En este caso, la amenaza es la deriva de la presión a otros países, México en este caso, para que actúe siguiendo su voluntad (frenar caravanas de migrantes centroamericanos), así como la incorporación de la advertencia al Congreso para un cambio en la legislación. Para Meyer, el creciente número de migrantes que llegan a la frontera demuestran el “fracaso de la política de disuasión” de la administración.

Rachel Schmidtke, del Mexican Institute del Wilson Center, compara la amenaza del cierre de la frontera con provocar que el gobierno federal se quedara sin fondos o declarar una emergencia nacional para conseguir dinero para el muro, o la política de separación familiar.

“Cerrar la frontera es una decisión precipitada, mal concebida y drástica que probablemente aumentará la crisis en lugar de ayudar, es algo que hemos visto antes”, explica, y deja claro que es probable que sea “contraproducente”, al igual que la idea de cortar ayuda a los países del Triángulo Norte centroamericano.

Los efectos no sólo serían “desastrosos” en el terreno económico: toda la región de la frontera se vería altamente impactada. “Afectaría a muchas ciudades fronterizas y a los ciudadanos estadounidenses y mexicanos que cruzan diariamente para trabajar”, expresa Andrew Selee, director del Migration Policy Institute, quien en su último libro, Vanishing frontiers, analiza precisamente la relación indisoluble e integrada entre ambos países.

Meyer recuerda que afectaría a los jóvenes estadounidenses que viven en México, pero estudian en Estados Unidos y “rompería la posibilidad” de que miles de personas visiten a sus familiares al otro lado de la frontera. Schmidtke señala que se apunta a “una pérdida de conocimiento, cultura e información para ambos países”, y a la pérdida social que significaría en cuestión de confianza en las comunidades binacionales.

“En lo general, causaría un caos en la frontera que grupos criminales podrían buscar aprovechar”, asegura Meyer. “La dureza sin estrategia ha enseñado los huecos del sistema y los polleros han explotado estos huecos y ofrecido servicios nuevos a los migrantes”, añade Selee.

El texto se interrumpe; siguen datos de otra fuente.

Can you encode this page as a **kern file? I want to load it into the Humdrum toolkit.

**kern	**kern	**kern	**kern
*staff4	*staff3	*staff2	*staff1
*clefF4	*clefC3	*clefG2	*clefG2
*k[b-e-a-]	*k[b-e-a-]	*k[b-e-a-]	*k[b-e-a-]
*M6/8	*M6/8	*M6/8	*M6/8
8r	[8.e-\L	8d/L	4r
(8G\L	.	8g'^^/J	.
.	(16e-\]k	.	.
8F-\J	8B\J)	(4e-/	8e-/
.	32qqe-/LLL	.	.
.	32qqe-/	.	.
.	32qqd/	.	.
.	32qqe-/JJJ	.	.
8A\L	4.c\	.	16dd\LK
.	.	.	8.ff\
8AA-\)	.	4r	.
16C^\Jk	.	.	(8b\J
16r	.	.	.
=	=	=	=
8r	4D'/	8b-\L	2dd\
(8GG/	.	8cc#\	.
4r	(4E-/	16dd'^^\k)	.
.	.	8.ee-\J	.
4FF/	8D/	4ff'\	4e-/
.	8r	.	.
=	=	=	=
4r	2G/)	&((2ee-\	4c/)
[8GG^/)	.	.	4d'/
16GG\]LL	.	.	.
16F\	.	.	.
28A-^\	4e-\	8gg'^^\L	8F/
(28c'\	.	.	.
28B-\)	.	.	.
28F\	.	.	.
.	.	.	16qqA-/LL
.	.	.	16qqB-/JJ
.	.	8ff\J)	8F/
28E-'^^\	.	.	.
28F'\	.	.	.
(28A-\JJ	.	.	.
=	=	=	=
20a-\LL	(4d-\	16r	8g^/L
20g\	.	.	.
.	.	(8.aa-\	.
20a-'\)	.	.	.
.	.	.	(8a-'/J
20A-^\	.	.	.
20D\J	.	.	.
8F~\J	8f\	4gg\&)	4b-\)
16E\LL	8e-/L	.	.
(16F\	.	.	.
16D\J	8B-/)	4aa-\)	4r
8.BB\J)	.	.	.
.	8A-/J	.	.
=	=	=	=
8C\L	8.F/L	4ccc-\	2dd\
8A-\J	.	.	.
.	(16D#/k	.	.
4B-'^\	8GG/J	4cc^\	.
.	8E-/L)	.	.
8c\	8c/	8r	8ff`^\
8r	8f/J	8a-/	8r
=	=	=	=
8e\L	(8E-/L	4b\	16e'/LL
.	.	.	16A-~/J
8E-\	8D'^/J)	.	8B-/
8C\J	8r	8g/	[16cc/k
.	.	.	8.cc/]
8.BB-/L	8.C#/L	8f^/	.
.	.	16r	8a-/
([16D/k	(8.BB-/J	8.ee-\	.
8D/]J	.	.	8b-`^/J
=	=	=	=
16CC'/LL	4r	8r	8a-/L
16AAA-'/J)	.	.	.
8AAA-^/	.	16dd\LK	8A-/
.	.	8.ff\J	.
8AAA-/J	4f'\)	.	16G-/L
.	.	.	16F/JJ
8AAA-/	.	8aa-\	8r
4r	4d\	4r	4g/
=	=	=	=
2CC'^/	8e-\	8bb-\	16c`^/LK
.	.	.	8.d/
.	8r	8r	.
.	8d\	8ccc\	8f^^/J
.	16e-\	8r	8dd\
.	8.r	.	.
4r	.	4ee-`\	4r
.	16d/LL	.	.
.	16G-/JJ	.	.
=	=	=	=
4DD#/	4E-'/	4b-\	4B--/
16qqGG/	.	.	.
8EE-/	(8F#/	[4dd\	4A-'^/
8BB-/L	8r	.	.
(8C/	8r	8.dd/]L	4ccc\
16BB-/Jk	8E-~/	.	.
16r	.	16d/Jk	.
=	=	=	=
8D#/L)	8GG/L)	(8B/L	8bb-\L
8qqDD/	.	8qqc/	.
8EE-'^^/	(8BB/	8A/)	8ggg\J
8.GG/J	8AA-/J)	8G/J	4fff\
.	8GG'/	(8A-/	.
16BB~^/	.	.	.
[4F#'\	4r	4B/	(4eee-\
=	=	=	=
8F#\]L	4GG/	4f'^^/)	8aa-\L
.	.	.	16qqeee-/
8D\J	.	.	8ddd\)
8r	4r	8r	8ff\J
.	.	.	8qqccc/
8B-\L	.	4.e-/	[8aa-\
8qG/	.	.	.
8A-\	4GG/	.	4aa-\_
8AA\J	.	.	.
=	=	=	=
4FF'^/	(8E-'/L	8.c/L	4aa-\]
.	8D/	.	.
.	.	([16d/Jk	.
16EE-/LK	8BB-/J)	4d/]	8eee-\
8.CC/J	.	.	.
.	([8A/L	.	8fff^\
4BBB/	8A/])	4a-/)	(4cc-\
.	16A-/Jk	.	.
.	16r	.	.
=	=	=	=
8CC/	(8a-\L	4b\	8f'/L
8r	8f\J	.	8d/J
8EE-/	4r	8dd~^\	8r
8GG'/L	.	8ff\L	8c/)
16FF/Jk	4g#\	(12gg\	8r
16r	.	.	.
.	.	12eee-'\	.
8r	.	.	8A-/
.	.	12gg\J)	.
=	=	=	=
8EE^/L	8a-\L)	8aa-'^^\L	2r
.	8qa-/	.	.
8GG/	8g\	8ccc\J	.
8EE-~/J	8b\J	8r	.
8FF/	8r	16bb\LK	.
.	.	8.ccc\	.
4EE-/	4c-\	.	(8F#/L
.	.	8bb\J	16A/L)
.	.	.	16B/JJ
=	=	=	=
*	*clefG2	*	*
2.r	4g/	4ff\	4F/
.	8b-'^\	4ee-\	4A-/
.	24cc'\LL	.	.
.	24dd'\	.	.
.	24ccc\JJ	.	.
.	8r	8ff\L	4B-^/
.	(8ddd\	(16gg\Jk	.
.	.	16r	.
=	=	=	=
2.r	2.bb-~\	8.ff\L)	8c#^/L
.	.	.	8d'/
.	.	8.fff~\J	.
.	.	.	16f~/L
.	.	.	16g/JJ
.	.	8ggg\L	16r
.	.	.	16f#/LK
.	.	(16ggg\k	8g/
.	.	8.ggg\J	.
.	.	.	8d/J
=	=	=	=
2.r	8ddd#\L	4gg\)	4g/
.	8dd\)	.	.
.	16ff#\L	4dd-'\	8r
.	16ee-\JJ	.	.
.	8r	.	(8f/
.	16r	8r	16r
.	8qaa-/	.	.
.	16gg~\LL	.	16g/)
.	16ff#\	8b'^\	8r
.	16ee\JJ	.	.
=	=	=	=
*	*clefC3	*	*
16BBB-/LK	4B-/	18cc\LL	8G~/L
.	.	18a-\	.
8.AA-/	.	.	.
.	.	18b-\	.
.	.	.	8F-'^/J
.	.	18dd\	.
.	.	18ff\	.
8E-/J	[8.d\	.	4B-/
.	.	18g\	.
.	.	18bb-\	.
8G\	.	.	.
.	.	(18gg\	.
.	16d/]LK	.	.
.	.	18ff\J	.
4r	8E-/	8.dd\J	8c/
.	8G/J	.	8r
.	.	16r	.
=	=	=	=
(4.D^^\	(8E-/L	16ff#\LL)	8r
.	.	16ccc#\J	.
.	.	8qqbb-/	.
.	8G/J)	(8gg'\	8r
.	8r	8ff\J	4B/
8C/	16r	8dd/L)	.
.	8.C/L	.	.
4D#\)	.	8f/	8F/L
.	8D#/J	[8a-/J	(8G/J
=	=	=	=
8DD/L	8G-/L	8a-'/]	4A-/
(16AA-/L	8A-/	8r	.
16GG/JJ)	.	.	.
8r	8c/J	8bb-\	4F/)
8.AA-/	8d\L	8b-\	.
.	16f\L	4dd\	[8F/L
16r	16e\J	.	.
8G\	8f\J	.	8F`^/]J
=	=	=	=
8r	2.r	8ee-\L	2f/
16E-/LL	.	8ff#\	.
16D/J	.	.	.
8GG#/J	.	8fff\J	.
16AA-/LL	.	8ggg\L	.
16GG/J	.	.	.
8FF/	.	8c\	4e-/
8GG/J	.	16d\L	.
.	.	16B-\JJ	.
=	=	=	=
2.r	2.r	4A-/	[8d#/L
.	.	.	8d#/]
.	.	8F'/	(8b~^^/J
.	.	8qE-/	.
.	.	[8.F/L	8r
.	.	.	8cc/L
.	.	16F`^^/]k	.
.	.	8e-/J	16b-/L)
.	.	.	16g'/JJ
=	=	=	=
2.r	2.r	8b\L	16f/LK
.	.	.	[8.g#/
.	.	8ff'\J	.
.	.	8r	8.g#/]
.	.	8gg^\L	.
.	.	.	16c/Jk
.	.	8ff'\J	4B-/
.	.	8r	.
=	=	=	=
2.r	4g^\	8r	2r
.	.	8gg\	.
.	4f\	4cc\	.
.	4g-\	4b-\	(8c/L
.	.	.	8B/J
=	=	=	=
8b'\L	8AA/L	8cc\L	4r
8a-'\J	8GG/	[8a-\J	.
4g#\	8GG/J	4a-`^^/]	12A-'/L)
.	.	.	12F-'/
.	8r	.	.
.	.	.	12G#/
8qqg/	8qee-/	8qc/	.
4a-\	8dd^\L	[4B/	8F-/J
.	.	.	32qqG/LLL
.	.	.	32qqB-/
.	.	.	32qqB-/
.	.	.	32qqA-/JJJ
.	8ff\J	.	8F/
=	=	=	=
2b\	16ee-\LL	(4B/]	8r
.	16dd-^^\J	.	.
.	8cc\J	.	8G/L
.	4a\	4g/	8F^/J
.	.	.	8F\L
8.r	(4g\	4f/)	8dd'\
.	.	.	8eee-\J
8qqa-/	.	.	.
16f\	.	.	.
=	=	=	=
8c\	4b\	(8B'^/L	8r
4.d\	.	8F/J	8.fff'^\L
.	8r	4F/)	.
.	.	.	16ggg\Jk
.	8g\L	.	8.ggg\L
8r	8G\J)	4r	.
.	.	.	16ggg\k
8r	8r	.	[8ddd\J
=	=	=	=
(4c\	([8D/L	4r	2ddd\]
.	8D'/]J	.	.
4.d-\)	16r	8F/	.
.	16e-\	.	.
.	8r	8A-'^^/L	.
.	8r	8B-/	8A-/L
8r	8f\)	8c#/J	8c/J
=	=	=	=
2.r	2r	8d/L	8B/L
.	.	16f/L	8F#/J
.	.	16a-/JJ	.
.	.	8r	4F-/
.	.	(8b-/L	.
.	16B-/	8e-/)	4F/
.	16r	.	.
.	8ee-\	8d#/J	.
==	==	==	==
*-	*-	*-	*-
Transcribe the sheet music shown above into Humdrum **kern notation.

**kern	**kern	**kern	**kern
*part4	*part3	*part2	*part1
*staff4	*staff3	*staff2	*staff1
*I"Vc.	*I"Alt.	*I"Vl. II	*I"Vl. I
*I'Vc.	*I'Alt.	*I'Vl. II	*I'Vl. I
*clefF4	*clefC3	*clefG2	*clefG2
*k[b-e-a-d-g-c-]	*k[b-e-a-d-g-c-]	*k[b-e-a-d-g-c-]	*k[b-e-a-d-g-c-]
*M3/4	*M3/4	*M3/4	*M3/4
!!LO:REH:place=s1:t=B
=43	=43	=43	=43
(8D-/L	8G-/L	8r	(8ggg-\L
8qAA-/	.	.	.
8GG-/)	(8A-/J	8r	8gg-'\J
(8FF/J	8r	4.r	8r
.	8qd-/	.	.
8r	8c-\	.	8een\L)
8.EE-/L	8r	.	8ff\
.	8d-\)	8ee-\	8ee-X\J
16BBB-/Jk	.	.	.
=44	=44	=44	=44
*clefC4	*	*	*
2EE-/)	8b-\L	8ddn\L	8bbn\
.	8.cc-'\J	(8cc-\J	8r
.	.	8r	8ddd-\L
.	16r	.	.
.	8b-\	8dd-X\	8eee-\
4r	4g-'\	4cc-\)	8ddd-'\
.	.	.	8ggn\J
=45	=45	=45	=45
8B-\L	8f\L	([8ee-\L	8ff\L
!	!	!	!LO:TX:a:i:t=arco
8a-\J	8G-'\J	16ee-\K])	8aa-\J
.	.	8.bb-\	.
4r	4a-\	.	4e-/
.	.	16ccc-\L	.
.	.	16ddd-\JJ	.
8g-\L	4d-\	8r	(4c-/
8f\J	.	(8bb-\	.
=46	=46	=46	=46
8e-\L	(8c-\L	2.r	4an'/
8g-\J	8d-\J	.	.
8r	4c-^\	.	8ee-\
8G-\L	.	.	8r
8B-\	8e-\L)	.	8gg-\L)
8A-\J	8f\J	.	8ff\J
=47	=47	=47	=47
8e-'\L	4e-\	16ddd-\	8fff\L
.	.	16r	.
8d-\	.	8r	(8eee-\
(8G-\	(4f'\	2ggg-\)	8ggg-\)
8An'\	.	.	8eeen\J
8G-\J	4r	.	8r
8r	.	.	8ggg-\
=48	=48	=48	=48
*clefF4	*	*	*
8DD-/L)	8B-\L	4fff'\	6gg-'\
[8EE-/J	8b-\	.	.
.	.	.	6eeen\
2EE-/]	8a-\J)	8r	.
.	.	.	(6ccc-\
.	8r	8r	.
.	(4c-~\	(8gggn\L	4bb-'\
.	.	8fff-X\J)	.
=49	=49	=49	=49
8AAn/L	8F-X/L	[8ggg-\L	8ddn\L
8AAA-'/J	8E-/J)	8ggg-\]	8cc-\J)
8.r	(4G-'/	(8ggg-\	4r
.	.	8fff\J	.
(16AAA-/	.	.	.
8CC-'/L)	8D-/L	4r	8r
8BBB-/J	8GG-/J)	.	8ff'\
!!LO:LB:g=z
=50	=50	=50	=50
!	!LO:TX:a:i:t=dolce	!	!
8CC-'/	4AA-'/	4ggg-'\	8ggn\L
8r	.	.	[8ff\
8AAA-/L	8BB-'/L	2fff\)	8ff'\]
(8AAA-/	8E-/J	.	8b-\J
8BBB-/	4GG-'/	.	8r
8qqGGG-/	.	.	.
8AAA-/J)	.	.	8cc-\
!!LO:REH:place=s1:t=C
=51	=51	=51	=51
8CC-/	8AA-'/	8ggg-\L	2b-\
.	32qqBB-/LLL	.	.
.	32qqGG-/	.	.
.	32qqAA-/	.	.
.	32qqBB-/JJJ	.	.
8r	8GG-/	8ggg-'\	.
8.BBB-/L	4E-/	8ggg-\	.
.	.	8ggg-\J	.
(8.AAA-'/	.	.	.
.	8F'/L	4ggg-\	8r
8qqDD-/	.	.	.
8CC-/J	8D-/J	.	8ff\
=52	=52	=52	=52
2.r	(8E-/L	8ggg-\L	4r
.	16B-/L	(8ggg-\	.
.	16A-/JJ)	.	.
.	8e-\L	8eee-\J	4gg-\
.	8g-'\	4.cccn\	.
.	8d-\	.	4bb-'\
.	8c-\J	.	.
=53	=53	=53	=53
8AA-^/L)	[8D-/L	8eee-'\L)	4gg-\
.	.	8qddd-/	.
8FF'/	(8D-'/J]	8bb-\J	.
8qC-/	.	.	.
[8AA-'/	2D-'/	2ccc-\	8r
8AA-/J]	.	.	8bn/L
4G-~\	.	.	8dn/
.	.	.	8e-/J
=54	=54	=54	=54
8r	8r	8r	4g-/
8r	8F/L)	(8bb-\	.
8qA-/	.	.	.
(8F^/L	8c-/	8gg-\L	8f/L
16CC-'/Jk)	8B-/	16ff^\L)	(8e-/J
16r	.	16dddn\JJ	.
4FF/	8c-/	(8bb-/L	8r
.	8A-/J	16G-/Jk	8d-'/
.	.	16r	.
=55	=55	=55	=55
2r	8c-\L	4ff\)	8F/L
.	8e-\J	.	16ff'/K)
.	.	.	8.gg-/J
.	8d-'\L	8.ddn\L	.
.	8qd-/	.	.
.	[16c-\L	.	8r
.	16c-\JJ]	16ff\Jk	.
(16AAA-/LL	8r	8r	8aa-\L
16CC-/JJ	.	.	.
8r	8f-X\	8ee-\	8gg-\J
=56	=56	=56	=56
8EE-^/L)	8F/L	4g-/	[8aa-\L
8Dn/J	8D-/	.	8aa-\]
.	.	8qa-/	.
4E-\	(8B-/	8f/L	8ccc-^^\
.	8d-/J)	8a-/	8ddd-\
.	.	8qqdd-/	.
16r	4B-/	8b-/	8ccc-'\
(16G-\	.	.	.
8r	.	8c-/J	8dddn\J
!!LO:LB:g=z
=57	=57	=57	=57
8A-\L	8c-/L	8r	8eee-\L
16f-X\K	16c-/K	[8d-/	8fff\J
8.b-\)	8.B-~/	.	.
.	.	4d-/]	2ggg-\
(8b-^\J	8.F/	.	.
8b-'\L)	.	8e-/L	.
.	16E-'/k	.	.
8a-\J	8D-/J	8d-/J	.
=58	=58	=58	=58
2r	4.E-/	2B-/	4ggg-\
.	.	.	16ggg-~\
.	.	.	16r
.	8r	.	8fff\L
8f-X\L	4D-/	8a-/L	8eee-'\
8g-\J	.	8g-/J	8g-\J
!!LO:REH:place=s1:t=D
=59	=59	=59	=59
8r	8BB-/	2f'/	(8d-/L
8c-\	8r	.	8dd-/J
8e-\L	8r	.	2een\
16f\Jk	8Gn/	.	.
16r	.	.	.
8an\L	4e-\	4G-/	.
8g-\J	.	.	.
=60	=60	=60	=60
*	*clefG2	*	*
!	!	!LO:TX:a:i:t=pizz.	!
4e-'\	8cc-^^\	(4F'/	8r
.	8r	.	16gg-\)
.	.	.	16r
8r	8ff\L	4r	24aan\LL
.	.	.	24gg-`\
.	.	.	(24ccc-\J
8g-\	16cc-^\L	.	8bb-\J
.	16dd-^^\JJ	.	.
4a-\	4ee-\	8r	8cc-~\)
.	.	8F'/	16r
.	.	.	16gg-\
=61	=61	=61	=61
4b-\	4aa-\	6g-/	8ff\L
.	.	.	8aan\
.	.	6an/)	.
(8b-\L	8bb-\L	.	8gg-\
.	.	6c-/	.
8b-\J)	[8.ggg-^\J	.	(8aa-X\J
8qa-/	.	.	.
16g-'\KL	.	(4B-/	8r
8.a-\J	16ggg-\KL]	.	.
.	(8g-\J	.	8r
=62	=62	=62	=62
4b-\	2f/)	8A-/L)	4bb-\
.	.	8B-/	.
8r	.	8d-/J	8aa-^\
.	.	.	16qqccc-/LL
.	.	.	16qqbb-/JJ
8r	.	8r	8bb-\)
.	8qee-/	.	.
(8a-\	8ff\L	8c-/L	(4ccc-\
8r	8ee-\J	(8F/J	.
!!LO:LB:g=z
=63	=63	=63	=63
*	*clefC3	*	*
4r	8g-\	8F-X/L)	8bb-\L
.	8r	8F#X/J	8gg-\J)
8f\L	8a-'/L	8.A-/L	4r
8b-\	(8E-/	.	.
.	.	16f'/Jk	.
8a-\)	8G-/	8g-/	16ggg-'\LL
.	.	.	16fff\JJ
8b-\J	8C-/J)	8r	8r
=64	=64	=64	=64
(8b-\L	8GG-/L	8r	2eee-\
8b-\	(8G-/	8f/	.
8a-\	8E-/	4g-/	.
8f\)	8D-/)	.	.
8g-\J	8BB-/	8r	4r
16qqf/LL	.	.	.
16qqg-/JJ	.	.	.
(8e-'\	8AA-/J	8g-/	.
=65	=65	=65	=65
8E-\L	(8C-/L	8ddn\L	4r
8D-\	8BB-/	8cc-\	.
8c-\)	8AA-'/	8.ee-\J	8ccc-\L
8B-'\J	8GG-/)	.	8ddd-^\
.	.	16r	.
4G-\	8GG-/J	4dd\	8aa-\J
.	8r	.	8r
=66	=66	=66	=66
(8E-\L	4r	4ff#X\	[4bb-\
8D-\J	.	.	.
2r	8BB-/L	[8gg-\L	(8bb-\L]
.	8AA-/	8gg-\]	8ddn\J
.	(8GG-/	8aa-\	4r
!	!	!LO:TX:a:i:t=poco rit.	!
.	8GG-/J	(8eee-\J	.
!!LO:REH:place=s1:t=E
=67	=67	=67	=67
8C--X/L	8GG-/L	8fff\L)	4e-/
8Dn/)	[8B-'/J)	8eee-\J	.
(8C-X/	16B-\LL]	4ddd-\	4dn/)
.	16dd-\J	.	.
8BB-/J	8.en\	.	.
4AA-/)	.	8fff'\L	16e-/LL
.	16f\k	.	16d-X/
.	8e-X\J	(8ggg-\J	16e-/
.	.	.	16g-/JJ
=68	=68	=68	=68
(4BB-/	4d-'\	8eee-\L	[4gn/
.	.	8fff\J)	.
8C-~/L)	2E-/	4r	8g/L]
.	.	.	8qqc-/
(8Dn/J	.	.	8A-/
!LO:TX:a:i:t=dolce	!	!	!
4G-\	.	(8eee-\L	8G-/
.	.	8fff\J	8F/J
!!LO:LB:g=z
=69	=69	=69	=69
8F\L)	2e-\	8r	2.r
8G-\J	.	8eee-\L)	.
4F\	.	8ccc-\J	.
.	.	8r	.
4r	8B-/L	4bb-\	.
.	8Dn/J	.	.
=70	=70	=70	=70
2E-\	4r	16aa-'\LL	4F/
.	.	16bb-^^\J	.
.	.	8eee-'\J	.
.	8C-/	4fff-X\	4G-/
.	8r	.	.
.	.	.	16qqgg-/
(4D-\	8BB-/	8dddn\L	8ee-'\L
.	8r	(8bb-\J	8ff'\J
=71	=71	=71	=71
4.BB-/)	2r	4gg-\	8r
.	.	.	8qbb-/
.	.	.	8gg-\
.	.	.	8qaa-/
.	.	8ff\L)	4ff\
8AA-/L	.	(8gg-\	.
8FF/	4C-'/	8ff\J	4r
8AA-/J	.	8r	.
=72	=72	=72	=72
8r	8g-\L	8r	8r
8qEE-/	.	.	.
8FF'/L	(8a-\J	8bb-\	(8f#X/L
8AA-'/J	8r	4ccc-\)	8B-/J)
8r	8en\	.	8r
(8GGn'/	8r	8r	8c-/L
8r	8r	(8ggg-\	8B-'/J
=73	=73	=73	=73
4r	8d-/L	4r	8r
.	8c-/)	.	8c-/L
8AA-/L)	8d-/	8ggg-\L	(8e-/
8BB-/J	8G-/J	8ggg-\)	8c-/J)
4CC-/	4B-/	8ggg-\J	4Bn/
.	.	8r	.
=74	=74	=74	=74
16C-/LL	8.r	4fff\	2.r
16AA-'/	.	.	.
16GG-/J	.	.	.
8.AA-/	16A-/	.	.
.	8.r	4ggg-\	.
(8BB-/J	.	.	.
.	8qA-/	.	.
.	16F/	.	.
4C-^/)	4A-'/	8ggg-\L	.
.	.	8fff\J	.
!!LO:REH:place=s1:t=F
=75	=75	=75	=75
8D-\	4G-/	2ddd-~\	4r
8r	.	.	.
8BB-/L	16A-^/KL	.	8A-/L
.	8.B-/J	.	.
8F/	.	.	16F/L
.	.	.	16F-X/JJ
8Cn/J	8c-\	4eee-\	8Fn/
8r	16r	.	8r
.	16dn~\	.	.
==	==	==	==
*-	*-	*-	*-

Sobre las posibilidades de que termine cumpliendo su amenaza, los analistas no apostarían por el presidente. “Hay demasiado en juego”, reflexiona Shifter, “aunque con Trump es muy difícil predecir” por su carácter “impulsivo, que pocas veces piensa en las consecuencias de sus decisiones”. Para Schmidtke, el principal obstáculo será el propio Partido Republicano.

Meyer recuerda que no es la primera vez que Trump amenaza con cerrar la frontera —al menos siete veces desde octubre de 2018—, y augura que la decisión podrá cambiar cuando vea el impacto “sumamente negativo” en la vida de los estadounidenses, a los que “presume representar” y que se verán afectados principalmente por el golpe económico.

“Difícilmente se puede cerrar la frontera, pero Trump sí puede hacer que se mueva el tráfico comercial, vehicular y peatonal más lentamente (…) Hay cierta ironía en hacer difícil el flujo legal de personas y bienes porque el presidente Trump no haya podido parar el flujo ilegal”, concluye Selee.